Questão comentada de Antropologia

No trecho a seguir, Pierre Clastres apresenta uma leitura sobre a organização política das sociedades sem Estado. [O] que os selvagens [sic] nos mostram é o esforço permanente para impedir os chefes de serem chefes, é a recusa da unificação, é o trabalho de conjuração do Um, do Estado. A história dos povos que têm uma história é, diz-se, a história da luta de classes. A história dos povos sem história é, dir-se-á com ao menos tanta verdade, a história da sua luta contra o Estado.
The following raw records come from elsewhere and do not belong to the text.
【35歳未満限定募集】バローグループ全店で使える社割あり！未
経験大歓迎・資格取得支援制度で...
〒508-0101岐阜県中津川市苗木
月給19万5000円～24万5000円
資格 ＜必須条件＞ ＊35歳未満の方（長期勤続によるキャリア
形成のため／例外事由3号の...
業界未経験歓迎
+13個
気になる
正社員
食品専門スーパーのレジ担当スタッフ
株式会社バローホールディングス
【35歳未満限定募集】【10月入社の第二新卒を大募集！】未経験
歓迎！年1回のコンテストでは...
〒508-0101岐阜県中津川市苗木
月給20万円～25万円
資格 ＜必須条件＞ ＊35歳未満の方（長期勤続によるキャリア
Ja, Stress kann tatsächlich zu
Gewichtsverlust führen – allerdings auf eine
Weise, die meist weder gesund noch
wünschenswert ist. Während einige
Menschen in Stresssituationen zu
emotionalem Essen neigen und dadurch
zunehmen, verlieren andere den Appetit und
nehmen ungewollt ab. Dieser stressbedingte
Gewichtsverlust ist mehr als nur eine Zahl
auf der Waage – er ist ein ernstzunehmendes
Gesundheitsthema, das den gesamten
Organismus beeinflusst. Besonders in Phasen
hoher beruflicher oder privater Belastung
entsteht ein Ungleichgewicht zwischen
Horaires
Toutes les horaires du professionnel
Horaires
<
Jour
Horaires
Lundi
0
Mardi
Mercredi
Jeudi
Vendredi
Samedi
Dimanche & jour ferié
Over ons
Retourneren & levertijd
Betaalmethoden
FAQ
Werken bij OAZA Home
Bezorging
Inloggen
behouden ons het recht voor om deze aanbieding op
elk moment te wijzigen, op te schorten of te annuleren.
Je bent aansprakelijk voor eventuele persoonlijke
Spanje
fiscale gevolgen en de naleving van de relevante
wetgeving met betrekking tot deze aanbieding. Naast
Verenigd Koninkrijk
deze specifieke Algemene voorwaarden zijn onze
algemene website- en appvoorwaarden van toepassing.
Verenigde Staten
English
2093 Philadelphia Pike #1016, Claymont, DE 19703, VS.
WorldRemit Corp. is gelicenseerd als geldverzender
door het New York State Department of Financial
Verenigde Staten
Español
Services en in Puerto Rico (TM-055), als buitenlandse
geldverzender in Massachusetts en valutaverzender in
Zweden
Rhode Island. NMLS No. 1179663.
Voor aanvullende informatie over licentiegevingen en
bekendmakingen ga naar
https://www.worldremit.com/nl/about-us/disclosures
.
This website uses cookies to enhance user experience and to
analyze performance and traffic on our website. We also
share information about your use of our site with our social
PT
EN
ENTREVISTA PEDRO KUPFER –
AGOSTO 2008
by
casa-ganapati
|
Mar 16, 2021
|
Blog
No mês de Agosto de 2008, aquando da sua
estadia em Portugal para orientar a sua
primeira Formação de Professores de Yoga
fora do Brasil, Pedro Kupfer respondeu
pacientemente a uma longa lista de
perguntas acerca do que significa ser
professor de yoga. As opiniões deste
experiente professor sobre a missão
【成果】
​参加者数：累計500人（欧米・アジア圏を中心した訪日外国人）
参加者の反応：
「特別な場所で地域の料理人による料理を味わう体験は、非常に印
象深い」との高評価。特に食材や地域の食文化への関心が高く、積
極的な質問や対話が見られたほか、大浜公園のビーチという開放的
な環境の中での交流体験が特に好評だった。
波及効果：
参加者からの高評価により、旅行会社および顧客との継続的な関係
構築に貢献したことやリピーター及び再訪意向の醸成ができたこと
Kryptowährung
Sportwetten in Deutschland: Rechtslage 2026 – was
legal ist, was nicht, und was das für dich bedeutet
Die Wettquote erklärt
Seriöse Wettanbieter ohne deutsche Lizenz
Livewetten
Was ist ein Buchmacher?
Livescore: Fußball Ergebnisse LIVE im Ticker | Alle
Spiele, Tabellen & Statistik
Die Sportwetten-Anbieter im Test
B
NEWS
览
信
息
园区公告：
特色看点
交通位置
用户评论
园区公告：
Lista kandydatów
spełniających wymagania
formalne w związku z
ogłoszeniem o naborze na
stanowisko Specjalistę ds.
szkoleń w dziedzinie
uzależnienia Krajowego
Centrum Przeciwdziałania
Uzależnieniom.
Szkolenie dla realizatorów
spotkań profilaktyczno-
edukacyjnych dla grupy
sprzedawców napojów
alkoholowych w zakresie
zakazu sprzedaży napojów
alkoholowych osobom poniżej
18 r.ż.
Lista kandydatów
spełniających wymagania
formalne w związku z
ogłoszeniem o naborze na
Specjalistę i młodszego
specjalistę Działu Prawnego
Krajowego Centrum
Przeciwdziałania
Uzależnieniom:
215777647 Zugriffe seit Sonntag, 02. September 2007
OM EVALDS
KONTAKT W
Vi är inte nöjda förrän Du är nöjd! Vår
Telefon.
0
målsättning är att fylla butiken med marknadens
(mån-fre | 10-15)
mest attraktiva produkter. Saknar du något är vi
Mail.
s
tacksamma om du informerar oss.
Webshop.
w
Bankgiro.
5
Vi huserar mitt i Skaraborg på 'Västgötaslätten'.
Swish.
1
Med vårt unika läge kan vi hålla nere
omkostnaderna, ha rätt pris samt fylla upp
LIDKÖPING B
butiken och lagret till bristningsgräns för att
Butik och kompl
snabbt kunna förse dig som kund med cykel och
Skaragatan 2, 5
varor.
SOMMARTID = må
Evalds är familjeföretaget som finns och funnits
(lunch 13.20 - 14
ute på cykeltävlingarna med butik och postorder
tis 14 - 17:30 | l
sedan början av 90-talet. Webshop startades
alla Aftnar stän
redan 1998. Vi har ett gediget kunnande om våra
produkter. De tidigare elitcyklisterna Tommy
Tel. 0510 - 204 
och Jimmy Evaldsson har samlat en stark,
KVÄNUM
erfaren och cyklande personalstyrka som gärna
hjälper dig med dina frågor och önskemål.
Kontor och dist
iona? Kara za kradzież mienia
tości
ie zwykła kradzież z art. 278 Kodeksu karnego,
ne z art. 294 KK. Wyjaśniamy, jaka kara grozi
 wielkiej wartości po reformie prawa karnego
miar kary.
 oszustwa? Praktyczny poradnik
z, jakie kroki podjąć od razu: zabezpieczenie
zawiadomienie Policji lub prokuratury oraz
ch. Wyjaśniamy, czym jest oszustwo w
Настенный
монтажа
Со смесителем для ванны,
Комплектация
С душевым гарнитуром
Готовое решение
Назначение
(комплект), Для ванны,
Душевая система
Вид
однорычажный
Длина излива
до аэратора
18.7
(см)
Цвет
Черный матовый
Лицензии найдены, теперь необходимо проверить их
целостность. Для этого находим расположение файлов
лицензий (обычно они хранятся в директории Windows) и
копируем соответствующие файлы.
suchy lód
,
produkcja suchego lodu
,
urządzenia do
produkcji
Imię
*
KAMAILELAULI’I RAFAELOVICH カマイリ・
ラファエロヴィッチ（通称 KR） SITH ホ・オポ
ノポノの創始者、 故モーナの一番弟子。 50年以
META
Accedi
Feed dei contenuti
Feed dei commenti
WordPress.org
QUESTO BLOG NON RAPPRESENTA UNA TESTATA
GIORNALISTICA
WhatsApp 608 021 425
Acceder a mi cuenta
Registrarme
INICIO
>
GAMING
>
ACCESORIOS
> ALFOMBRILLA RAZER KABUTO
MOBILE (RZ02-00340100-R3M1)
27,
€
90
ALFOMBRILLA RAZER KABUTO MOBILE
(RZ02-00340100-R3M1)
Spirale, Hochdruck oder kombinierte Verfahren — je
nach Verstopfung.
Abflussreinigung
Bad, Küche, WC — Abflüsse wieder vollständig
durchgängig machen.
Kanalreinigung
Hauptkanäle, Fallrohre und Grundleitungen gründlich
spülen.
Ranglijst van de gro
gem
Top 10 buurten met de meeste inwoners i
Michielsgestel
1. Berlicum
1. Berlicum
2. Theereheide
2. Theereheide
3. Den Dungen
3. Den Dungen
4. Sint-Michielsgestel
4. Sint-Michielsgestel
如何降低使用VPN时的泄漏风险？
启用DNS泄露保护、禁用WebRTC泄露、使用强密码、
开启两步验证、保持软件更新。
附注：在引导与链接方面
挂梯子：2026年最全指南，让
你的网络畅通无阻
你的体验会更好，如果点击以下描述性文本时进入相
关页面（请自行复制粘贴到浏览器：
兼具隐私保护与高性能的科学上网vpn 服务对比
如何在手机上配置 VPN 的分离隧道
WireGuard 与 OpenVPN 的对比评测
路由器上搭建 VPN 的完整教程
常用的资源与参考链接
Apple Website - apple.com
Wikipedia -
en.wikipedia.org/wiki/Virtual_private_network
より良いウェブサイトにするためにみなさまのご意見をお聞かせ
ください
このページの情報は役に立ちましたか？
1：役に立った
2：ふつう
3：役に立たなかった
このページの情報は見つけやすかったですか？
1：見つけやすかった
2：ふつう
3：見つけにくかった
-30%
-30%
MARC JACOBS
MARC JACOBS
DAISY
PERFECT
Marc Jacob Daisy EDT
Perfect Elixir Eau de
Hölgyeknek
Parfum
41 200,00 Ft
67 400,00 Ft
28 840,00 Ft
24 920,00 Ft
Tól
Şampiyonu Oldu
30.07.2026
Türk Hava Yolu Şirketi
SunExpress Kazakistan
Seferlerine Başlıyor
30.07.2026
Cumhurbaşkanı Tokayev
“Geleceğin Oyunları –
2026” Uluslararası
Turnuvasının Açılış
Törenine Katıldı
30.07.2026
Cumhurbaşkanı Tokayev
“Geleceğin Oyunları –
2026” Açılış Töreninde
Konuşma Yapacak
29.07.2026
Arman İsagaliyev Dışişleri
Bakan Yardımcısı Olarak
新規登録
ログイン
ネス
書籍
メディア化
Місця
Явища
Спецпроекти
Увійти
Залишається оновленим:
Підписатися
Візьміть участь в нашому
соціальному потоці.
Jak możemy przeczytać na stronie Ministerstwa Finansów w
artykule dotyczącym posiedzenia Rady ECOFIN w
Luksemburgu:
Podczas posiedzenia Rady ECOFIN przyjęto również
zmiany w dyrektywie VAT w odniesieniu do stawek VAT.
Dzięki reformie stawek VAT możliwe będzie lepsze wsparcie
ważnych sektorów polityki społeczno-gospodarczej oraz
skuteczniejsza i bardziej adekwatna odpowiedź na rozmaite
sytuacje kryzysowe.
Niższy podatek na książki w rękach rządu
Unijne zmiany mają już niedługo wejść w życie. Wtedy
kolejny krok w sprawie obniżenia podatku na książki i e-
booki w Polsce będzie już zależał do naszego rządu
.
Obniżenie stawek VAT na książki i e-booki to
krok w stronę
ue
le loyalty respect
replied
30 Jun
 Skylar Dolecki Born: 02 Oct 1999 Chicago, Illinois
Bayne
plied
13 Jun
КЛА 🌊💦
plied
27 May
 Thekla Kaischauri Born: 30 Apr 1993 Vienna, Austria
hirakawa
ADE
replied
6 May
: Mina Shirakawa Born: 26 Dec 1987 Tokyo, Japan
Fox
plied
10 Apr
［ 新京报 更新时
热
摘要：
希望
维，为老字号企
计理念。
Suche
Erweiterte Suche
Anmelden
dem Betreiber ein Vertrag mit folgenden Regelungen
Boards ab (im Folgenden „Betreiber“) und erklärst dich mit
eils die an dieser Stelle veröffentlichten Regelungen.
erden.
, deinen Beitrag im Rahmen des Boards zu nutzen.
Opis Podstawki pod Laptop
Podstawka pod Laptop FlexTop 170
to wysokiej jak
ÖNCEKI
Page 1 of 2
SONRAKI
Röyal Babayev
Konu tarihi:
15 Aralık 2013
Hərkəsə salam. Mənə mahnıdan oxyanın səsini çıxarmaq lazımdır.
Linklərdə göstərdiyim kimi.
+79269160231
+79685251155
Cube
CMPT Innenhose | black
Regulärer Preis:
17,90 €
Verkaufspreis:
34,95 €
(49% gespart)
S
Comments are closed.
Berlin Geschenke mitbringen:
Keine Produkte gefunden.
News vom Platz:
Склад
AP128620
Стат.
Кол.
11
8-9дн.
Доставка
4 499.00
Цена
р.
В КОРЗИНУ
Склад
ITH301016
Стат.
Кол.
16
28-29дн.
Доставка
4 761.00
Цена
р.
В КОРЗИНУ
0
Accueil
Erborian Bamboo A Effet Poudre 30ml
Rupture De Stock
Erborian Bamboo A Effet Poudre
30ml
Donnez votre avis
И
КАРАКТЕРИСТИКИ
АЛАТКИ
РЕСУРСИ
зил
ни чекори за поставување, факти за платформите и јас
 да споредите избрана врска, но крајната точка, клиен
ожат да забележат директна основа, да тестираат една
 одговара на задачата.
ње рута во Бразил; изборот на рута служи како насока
CLASTRES, Pierre. A sociedade contra o Estado. São Paulo: Cosac Naify, 2003. Assinale a opção que melhor representa a concepção do autor.

Gabarito: D

Pierre Clastres ficou famoso por inverter a intuição comum: nas sociedades chamadas "sem Estado", a ausência de um aparelho central não significa atraso nem desorganização. Para ele, essas sociedades muitas vezes criam mecanismos sociais para impedir que o chefe se transforme em um poder coercitivo. Ou seja, o chefe pode existir, mas não manda como um Estado manda. Ele fala em uma "sociedade contra o Estado", expressão que resume bem essa ideia de resistência ativa à concentração do poder. No trecho citado, Clastres destaca justamente o "esforço permanente para impedir os chefes de serem chefes". Isso quer dizer que a comunidade controla, limita e esvazia qualquer tentativa de unificação do poder. Não se trata de um Estado em formação, nem de uma fase primitiva rumo ao modelo moderno. É o contrário: há uma organização política própria que bloqueia a centralização coercitiva. O Estado não é falta de evolução, mas algo deliberadamente evitado. Por isso, o gabarito é a letra D. Ela traduz com precisão essa leitura: a negação do Estado ocorre por meio de estratégias coletivas que impedem a formação de um poder coercitivo. Em termos clastrianos, a sociedade não é passiva; ela atua para que o chefe continue sem virar soberano. É uma bela rasteira no "Um", como diria o texto, antes que ele se transforme em governo centralizado. Na antropologia política, Clastres é uma referência clássica quando se discute poder, chefia e sociedades sem Estado. Sua abordagem critica leituras evolucionistas e mostra que a ausência de Estado pode ser uma escolha social e política, não uma carência institucional.